::: Supplied entries :::

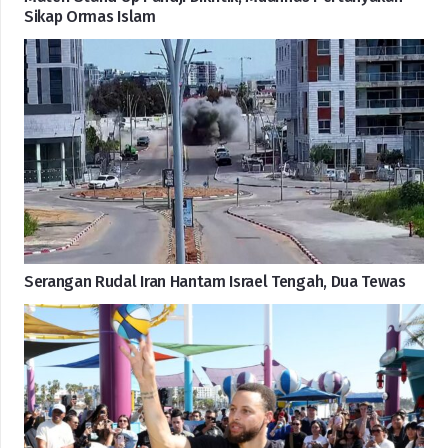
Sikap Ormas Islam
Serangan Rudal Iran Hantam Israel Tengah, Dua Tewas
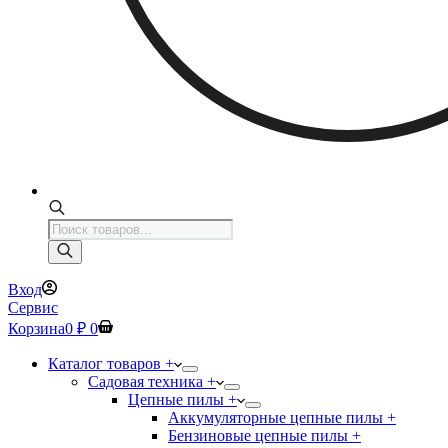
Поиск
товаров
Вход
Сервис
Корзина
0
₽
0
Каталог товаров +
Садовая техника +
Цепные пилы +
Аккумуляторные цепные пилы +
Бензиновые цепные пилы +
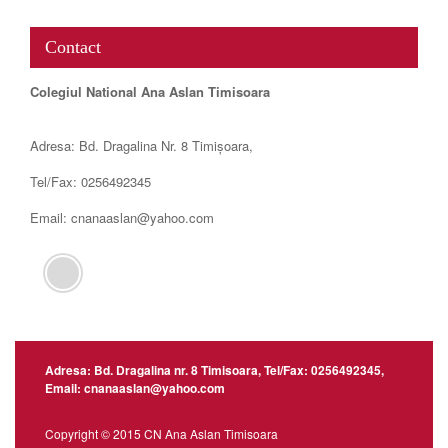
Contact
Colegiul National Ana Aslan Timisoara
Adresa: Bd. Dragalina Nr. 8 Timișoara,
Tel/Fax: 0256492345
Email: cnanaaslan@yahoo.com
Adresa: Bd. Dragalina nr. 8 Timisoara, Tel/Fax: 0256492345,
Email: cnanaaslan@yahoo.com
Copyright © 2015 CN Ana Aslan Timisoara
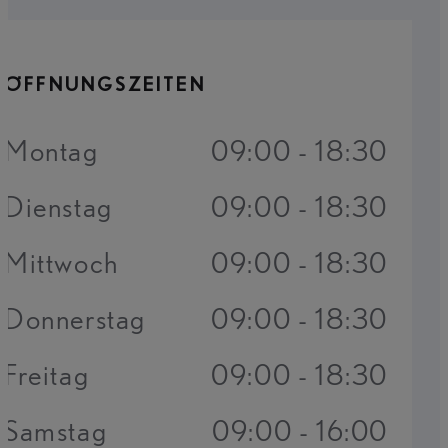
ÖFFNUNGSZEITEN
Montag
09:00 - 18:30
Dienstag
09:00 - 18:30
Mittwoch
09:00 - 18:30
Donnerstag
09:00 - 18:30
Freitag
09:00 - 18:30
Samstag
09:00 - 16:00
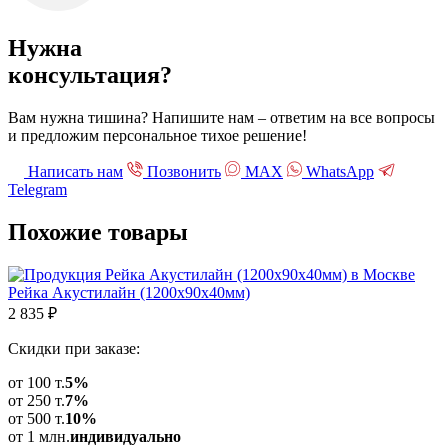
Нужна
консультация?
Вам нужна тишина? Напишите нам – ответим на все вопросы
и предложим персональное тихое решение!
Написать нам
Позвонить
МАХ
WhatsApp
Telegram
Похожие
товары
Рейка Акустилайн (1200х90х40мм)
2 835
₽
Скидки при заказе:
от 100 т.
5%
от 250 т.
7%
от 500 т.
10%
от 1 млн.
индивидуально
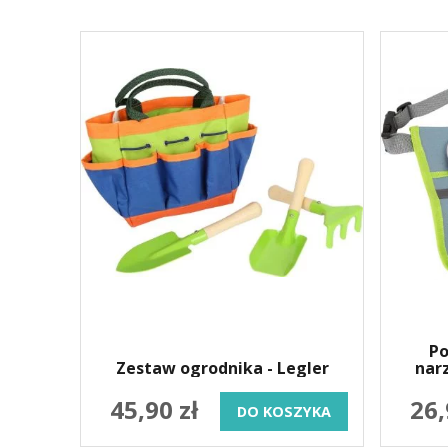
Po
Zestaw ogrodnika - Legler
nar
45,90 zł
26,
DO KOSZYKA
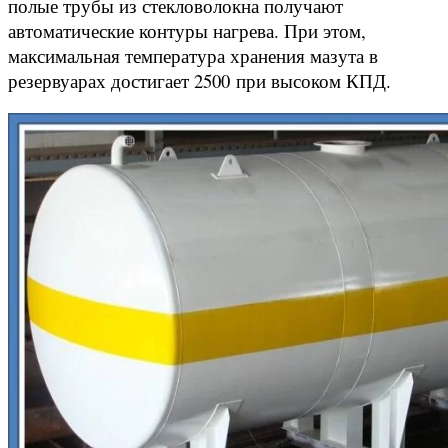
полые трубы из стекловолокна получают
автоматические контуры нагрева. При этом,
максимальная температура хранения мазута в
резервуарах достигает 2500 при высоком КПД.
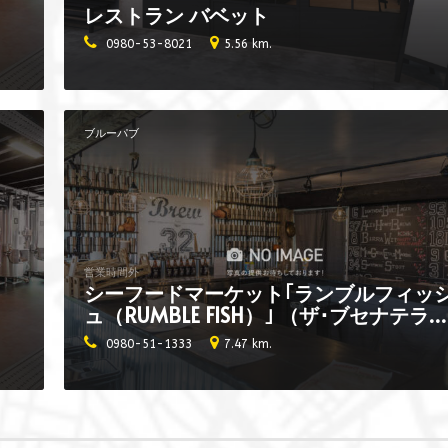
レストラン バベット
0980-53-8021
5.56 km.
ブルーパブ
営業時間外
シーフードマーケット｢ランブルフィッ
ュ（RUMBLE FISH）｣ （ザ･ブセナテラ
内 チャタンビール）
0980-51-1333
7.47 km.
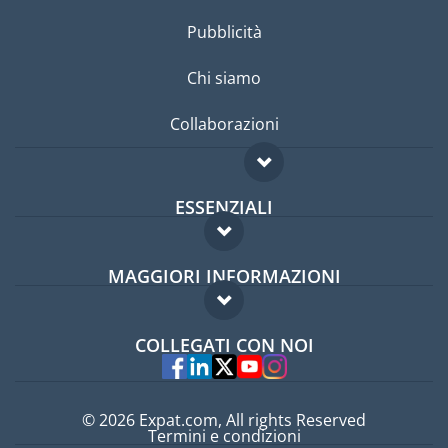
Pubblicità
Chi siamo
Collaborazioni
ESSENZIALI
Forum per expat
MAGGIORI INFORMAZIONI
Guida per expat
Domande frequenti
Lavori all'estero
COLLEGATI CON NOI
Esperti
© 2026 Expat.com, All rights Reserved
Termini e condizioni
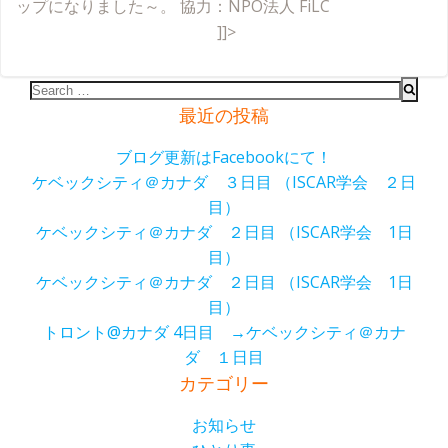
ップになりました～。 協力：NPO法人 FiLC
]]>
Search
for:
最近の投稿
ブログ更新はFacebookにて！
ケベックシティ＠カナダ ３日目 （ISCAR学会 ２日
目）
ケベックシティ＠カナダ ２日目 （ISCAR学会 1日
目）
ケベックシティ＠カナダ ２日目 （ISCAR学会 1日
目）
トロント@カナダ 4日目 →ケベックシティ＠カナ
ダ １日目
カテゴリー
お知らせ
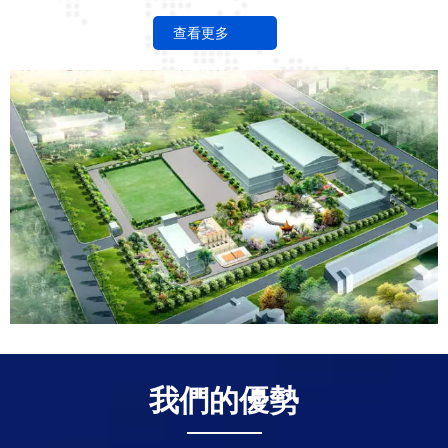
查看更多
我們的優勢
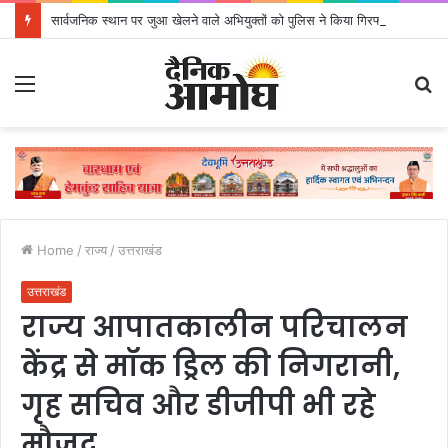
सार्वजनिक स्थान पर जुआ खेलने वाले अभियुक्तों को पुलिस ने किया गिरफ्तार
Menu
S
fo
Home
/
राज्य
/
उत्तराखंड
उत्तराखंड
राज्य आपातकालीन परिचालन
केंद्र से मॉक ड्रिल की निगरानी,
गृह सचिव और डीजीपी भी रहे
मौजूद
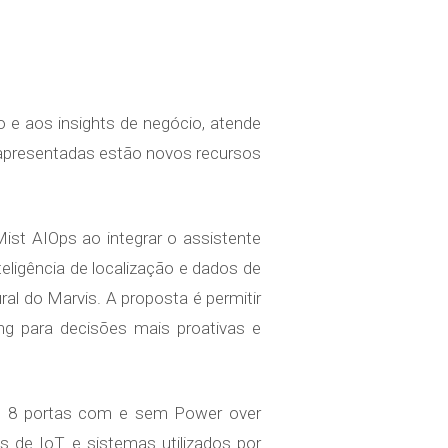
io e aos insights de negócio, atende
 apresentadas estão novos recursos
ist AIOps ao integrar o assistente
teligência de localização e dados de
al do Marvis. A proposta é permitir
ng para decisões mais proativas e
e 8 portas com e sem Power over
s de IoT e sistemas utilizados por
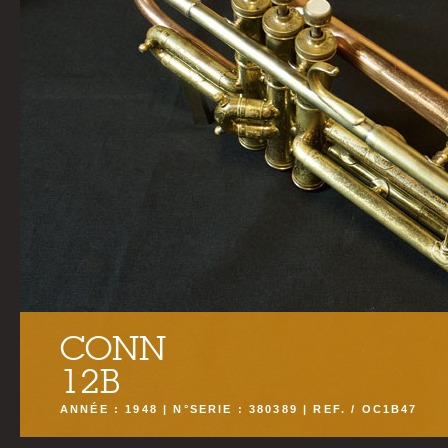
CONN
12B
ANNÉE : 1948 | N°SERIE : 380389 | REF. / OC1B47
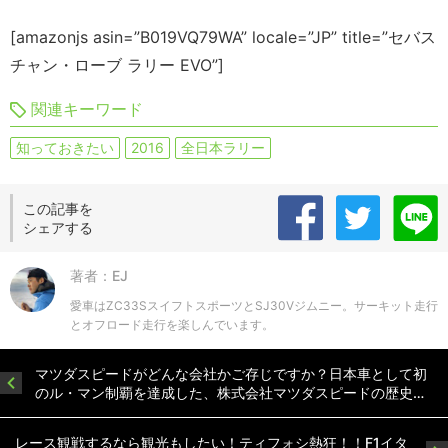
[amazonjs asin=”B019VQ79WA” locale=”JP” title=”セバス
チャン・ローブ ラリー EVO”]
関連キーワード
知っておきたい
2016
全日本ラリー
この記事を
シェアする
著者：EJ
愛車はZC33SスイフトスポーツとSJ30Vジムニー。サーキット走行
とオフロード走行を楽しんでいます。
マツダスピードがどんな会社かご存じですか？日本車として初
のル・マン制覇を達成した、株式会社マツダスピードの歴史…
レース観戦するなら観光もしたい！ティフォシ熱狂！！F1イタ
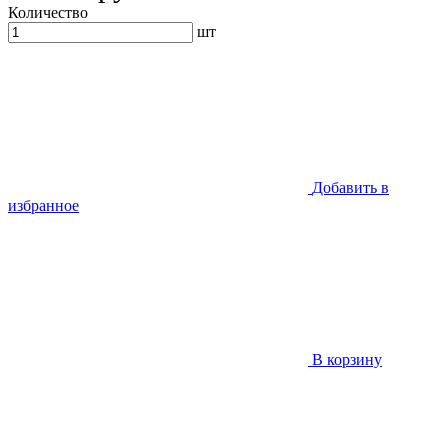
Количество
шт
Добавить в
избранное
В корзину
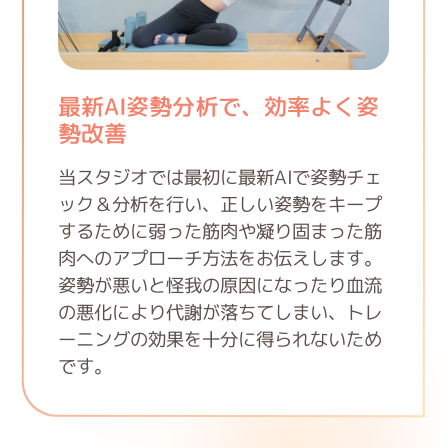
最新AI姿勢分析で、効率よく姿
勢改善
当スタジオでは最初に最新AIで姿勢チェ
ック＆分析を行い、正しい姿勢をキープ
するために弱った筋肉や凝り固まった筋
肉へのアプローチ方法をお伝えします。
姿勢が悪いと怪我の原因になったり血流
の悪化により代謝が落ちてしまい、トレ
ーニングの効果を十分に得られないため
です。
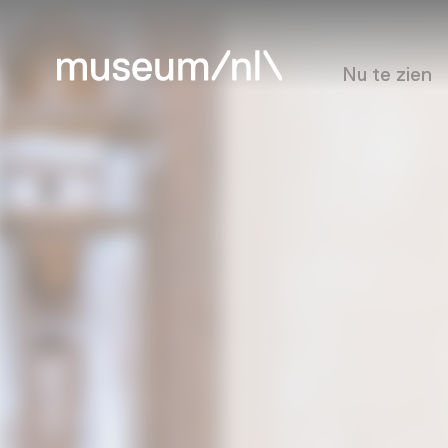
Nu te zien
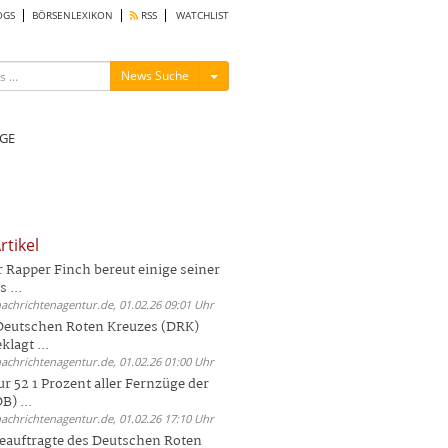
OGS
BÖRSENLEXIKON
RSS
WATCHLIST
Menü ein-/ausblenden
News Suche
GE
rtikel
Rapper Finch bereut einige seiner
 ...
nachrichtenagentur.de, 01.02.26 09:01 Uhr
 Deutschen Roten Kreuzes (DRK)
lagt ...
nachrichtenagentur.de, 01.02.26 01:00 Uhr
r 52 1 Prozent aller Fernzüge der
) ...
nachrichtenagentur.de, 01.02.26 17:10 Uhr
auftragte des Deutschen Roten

:::

Copy out every line in the entries above that holds "Adresa".

## Exercise answer:
Adresa: Bd. Dragalina Nr. 8 Timișoara,
Adresa: Bd. Dragalina nr. 8 Timisoara, Tel/Fax: 0256492345,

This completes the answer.